By: 1812Blockhouse

Mansfield was a bustling place in 1896, with a population of approximately 17,000. On Saturday, May 30, the community came together to celebrate Memorial Day.

First known nationally as “Decoration Day,” the term “Memorial Day” was first used in 1882.Resulting from numerous observances across the country in honor of those lost in the American Civil War, it began to coalesce around a single theme after the Grand Army of the Republic, the veterans’ organization of its day, chose to coordinate decoration of graves of Union soldiers. Over the years and, of course, after the United States was involved in additional wars, the holiday came to commemorate the deceased of all wars.

On Saturday, May 30, 1896, citizens of Mansfield heard bells ring through the city at precisely 12:30 PM. An “Assembly Call” took place at 1:00 PM, followed by a procession to the Soldiers’ grounds in Mansfield Cemetery (or, if the weather was inclement, the Memorial Opera House on Park Avenue West).

The march lineup was published in advance. Mansfield City Police led the procession, followed by 13 additional units.
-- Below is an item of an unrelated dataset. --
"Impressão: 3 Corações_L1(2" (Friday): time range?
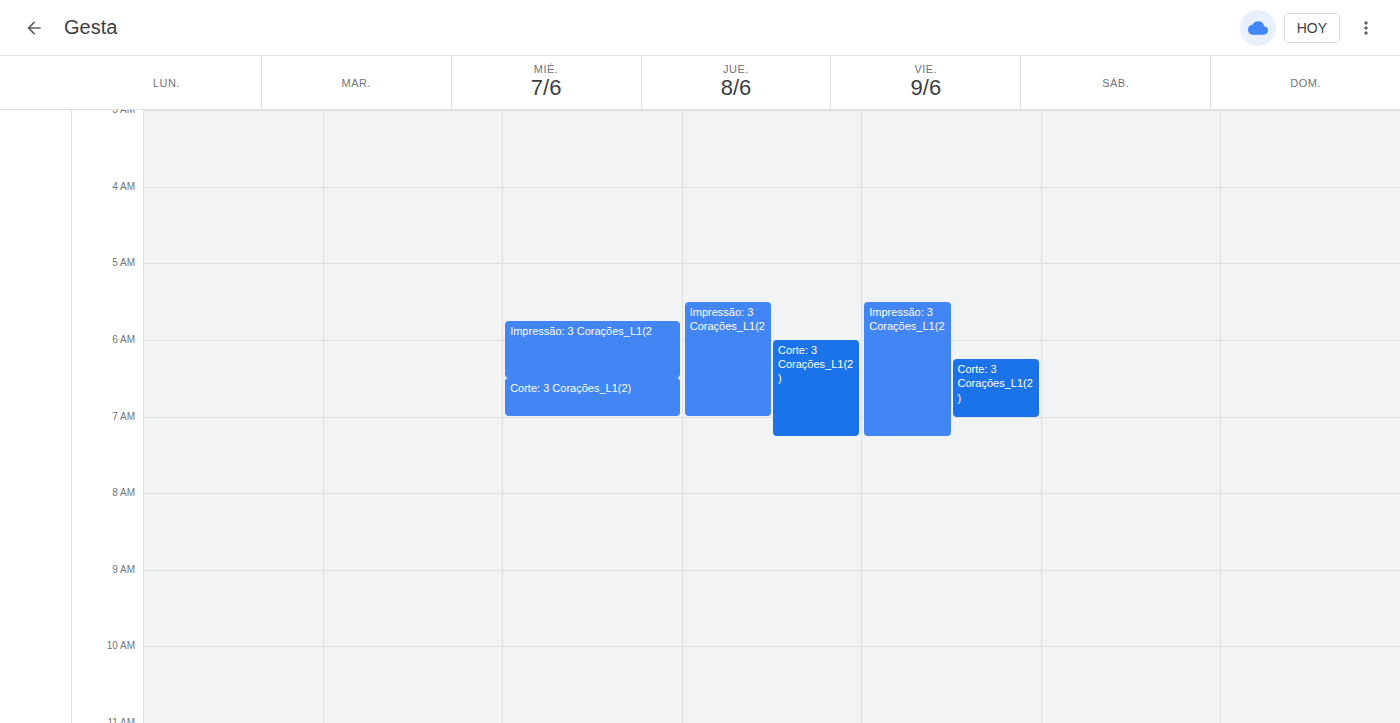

The last group in the procession was “citizens.” President of the Day was Mansfielder Augustus B. Cornell, who served as a First Lieutenant in the Union Army. Cornell lived in a large house at 514 Park Avenue West, which still stands in altered condition (United Business Equipment is there today).

The route of the march was “East to Main Street; thence South on Main Street to Chestnut Street; thence east on Chestnut to the Cemetery.”

At the cemetery, ceremonies included the decoration of graves, a bugle call, band music, a choir rendition, prayers, and an address by the Honorable Curtis E. McBride. McBride, an attorney, represented Richland County at the time in the Ohio House of Representatives, and had just been re-elected to office the year before.

The next day, the Mansfield Daily Shield referenced the floral decorations in Central Park, saying that they were of “unusual beauty,” and that “the bronze soldier was finely wreathed.”